El Vaticano halla unos restos humanos que reabren el crimen de Emanuela Orlandi

Tenía solo 15 años. Era una niña inteligente que estudiaba todavía en el instituto. Formaba parte de una familia vaticana que había estado al servicio de varios pontífices durante un siglo y residía dentro de la Santa Sede. ​La última vez que se la vio con vida fue el 22 de junio de 1983, convirtiéndose en uno de los crímenes sin resolver que más han conmocionado a la sociedad italiana.

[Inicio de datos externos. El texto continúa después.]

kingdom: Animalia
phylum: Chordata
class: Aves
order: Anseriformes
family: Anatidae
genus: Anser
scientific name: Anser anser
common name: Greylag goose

Aunque el misterio puede haber llegado a su fin.

La Policía de Italia está investigando el hallazgo de huesos humanos en la Embajada de Vaticano del país durante unos trabajos de remodelación en el edificio, tal y como ha confirmado la Santa Sede en un comunicado, lo que podría permitir a la policía italiana avanzar en las investigaciones de una de las desapariciones que más han conmocionado a Italia en su historia: el crimen de Emanuela Orlandi.

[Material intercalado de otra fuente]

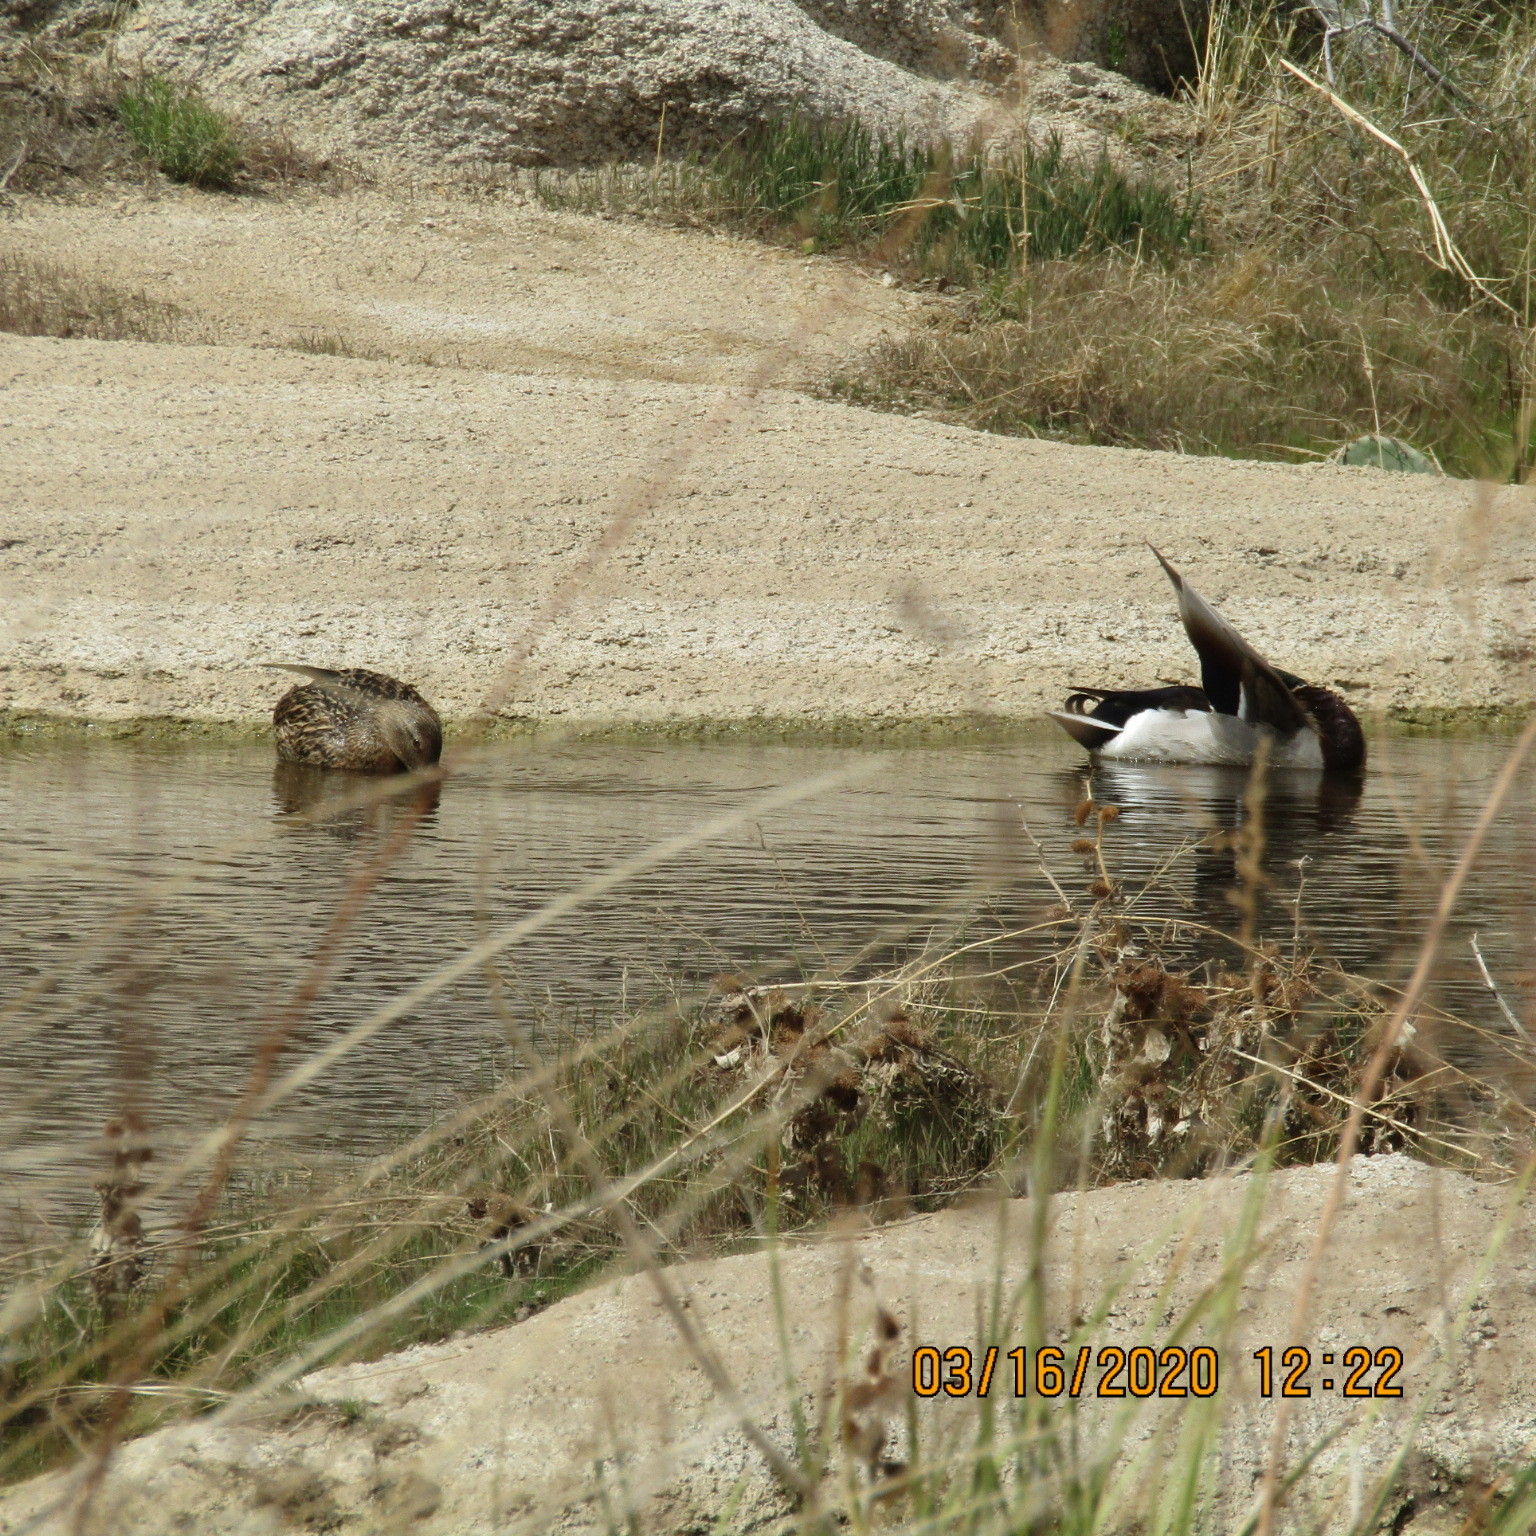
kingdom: Animalia
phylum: Chordata
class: Aves
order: Anseriformes
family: Anatidae
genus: Anas
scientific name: Anas platyrhynchos
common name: Mallard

El Vaticano ha indicado que los restos han sido localizados “en un local anexo a la Nunciatura Apostólica en Italia”, ubicada en el número 27 de vía Po, antes de señalar que la Gendarmería trabaja en el lugar y que el fiscal jefe, Giuseppe Pignatone, encabeza la investigación. “Durante los trabajos de restauración de un espacio anexo a la Nunciatura Apostólica en Italia [la embajada del Vaticano] se hallaron fragmentos de huesos humanos”, anunció el Vaticano en un comunicado.

Asimismo, ha apuntado que Pignatone ha pedido a la Policía Científica que intente determinar la edad, sexo y fecha de fallecimiento de la persona o personas a quienes pertenezcan los restos. La Fiscalía de Roma está analizando los restos.

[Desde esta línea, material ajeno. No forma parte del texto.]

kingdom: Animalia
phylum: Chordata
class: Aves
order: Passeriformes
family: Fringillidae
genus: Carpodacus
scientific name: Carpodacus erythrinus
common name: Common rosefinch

El crimen sin resolver de Emanuela Orlandi conmocionó a Italia en 1983. La joven italiana fue vista por última vez el 22 de junio de aquel año. El caso provocó un gran revuelo en el país a raíz de sus posibles conexiones con las altas instancias vaticanas e incluso la mafia o el terrorista que intentó matar al papa Juan Pablo II y sigue dando de qué hablar 35 años después.

Entrada a la nunciatura de la Santa Sede en Roma, donde fueron hallados los restos. (EFE)
Entrada a la nunciatura de la Santa Sede en Roma, donde fueron hallados los restos. (EFE)

Sin embargo, una llamada anónima en 2005 a un programa de televisión indicó que los restos estaban enterrados junto a los del mafioso Enrico ‘Renatino’ De Pedis, quien encabezó la banda Magliana. La Policía abrió su tumba en 2012, sin embargo no encontró ningún resto de la joven italiana.

En 2012, el sacerdote de 85 años y jefe de exorcistas de la Santa Sede Gabriele Amorth (fallecido en 2016), afirmó que en la desaparición de Orlandi podría haber estado involucrado un policía que prestaba servicios en la Ciudad del Vaticano y personal diplomático de “una embajada extranjera” ante la Santa Sede. Esta fue la última pista que se dio sobre su muerte hasta esta semana.

La adolescente era hija de un empleado de la Santa Sede, de un funcionario de la Prefectura de la Casa Pontificia, y tenía pasaporte vaticano. En estos 35 años, la familia de Emanuela, especialmente su hermano Pietro, ha recurrido varias veces a las autoridades eclesiásticas para averiguar quién secuestró a la joven y qué le sucedió.